## Consigne
Reproduisez intégralement le texte sur Le Jour se lève de Marcel Carné, sans en modifier un seul mot.

-------- Texte à lire --------

En contrepoint du cours sur le cinéma du Front populaire quelques mots sur le film de Marcel Carné dont la version rénovée sera présentée au Ciné Lumière de l'IFRU (Londres) du 21 au 25 octobre (et le 30 octobre).


Quelques mots sur Le Jour se lève de Marcel Carné (1939)


Le Jour se lève (bande annonce officielle. Version restaurée). 
Le film : Le Jour se lève s’inscrit dans une période où l’Europe sombre peu à peu dans la violence, où la guerre menace, et où les illusions du Front populaire se sont envolées.
Marcel Carné semble emprisonner dans son film, le pessimisme de ses contemporains.
Le film sort en juin 1939, et peut même être présenté à la Mostra de Venise, quelques semaines avant le début de la Seconde Guerre mondiale. En 2014, il est présenté pour la première fois depuis 1939, dans sa version intégrale restaurée. Il avait en effet été censuré par le gouvernement de Vichy, dont la morale réprouvait la scène où Arletty est nue dans sa douche. Les copies diffusées après la guerre avaient conservé cette version censurée.

-------- Listing --------

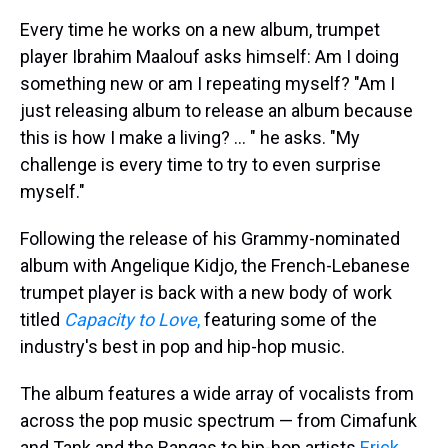
Every time he works on a new album, trumpet
player Ibrahim Maalouf asks himself: Am I doing
something new or am I repeating myself? "Am I
just releasing album to release an album because
this is how I make a living? ... " he asks. "My
challenge is every time to try to even surprise
myself."
Following the release of his Grammy-nominated
album with Angelique Kidjo, the French-Lebanese
trumpet player is back with a new body of work
titled
Capacity to Love
,
featuring some of the
industry's best in pop and hip-hop music.
The album features a wide array of vocalists from
across the pop music spectrum — from Cimafunk
and Tank and the Bangas to hip-hop artists
Erick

--------

## Réponse
En contrepoint du cours sur le cinéma du Front populaire quelques mots sur le film de Marcel Carné dont la version rénovée sera présentée au Ciné Lumière de l'IFRU (Londres) du 21 au 25 octobre (et le 30 octobre).


Quelques mots sur Le Jour se lève de Marcel Carné (1939)


Le Jour se lève (bande annonce officielle. Version restaurée). 
Le film : Le Jour se lève s’inscrit dans une période où l’Europe sombre peu à peu dans la violence, où la guerre menace, et où les illusions du Front populaire se sont envolées.
Marcel Carné semble emprisonner dans son film, le pessimisme de ses contemporains.
Le film sort en juin 1939, et peut même être présenté à la Mostra de Venise, quelques semaines avant le début de la Seconde Guerre mondiale. En 2014, il est présenté pour la première fois depuis 1939, dans sa version intégrale restaurée. Il avait en effet été censuré par le gouvernement de Vichy, dont la morale réprouvait la scène où Arletty est nue dans sa douche. Les copies diffusées après la guerre avaient conservé cette version censurée.